Очевидно, он рухнул на твердую, очень гладкую поверхность, чудом не разбив лицо. В последний миг инстинкты не подвели, Артур сгруппировался, поджал подбородок к груди, сразу перекатился на колени, больно ударившись, успев удивиться, что не контролирует тело. Теперь он отчетливо вспомнил, как спускался на тросе вниз, и очень скоро ему стало казаться, что это вовсе не спуск, а подъем, но трос продолжал разматываться, а ноги не встречали опоры…
В висках стучало, рот заполнился кислым, как будто только что вырвали зуб. Он обнаружил, что лежит, скорчившись, в позе эмбриона, на широком пологом карнизе из очень твердого материала. Из того же материала были сделаны стены и потолок, хотя Артур точно не смог бы определить, где начинается потолок и где кончаются стены. Он лязгал зубами, от холода сводило конечности, словно угодил в нутро громадного холодильника. Трос с застежками исчез, исчез длинный нож, висевший раньше на поясе; вероятно, он соскользнул вниз, за край карниза…
Совсем близко, над ухом, снова раздался протяжный вздох. Человеческое существо так вздохнуть бы не сумело: Артуру показалось, что воздух застыл у него в гортани.
Про распятую бабочку он забыл, видение пронеслось, как скоротечный кошмар. Он обернулся, пересиливая ломоту в мышцах, недоумевая, куда подевался трос, а потом увидел веревку прямо перед собой, на уровне груди, с отвязанными лямками и расстегнутыми карабинами. Веревка парила, слегка покачиваясь в сметанообразной, цветочно-фруктовой атмосфере, но уплывала не вертикально вверх, как следовало бы ожидать, а строго горизонтально, параллельно невидимому в полумраке полу…
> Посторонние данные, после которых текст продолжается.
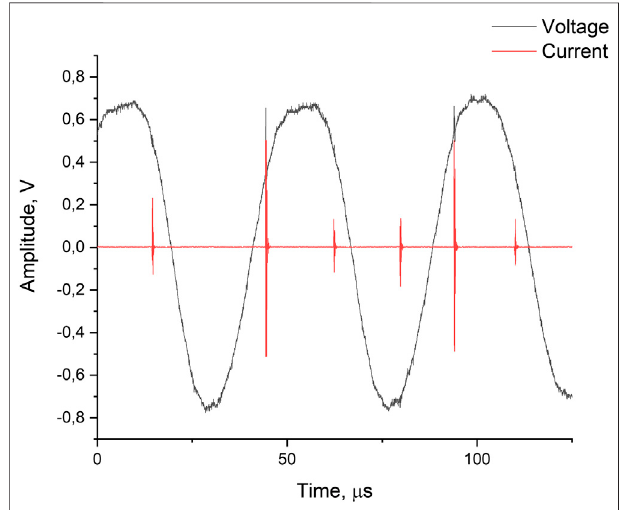
FIGURE 4 | Graph of current and voltage over time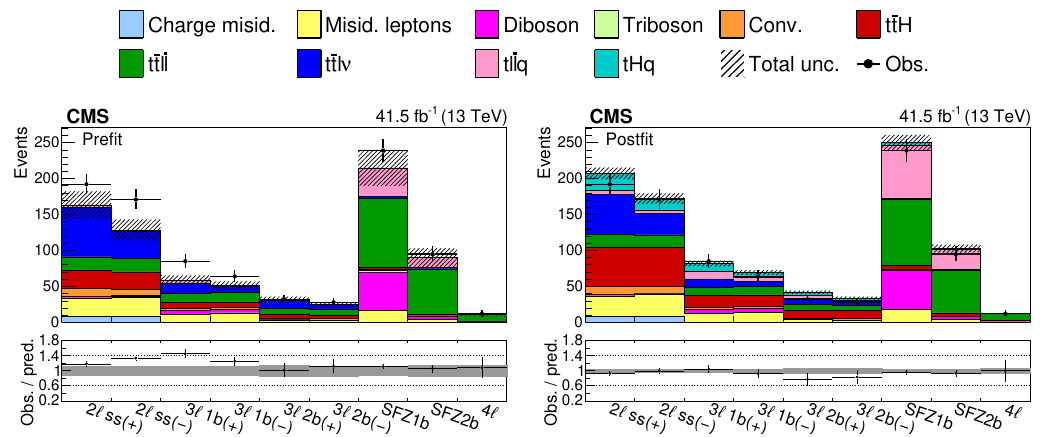
Figure 3 . Expected yields prefit (left) and postfit (right). The postfit values of the WCs are obtained from performing the fit over all WCs simultaneously. “Conv.” refers to the photon conver- sion background, “Charge misid.” is the lepton charge mismeasurement background, and “Misid. leptons” is the background from misidentified leptons. The jet multiplicity bins have been combined here, however, the fit is performed using all 35 event categories outlined in section 5.4. The lower panel is the ratio of the observation over the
Пол еще долго оставался неясным, как и все помещение целиком. Артур с трудом ворочал шеей, глазами. Казалось, что целый день до этого тренировал глазные мышцы. Он пытался составить хотя бы общее впечатление о месте, куда угодил через замочную скважину, но впечатления сводились к простому, и оттого особенно пугающему, открытию…
Лампа.
Внутренности лампы, архаичного светильника, к великому счастью, свободного от горючих материалов. Вокруг, то есть везде: слева, справа, снизу, до самой фитильной заглушки, терявшейся в обрывках розоватого тумана, — внутренности расширялись, будто невидимые рабочие раскатывали драпировки, окружавшие сцену. Крайне необычное ощущение, когда вокруг тебя, во всех направлениях, распадаются, удаляются горизонты. Причем ощущения не только и не столько зрительные. Вселенная внутри плоских Малахитовых врат стала больше вселенной, расположенной снаружи. Коваль представил себе вывернутую черную дыру, на обратной стороне горловины которой крошечной былинкой примостилась Солнечная система.
Артур готовил себя к чему-то подобному, поэтому сдержал крик. Он представил себе, с каким ужасом сталкивались пленники Карамаза, насильно брошенные в чрево «рога изобилия». Как пить дать, они моментом забывали все инструкции и угрозы, превращаясь в комки трясущейся плоти. Как могла реагировать на стремления таких комочков сверхсистема? Разве мог суперкомпьютер воспринять их в качестве ключей?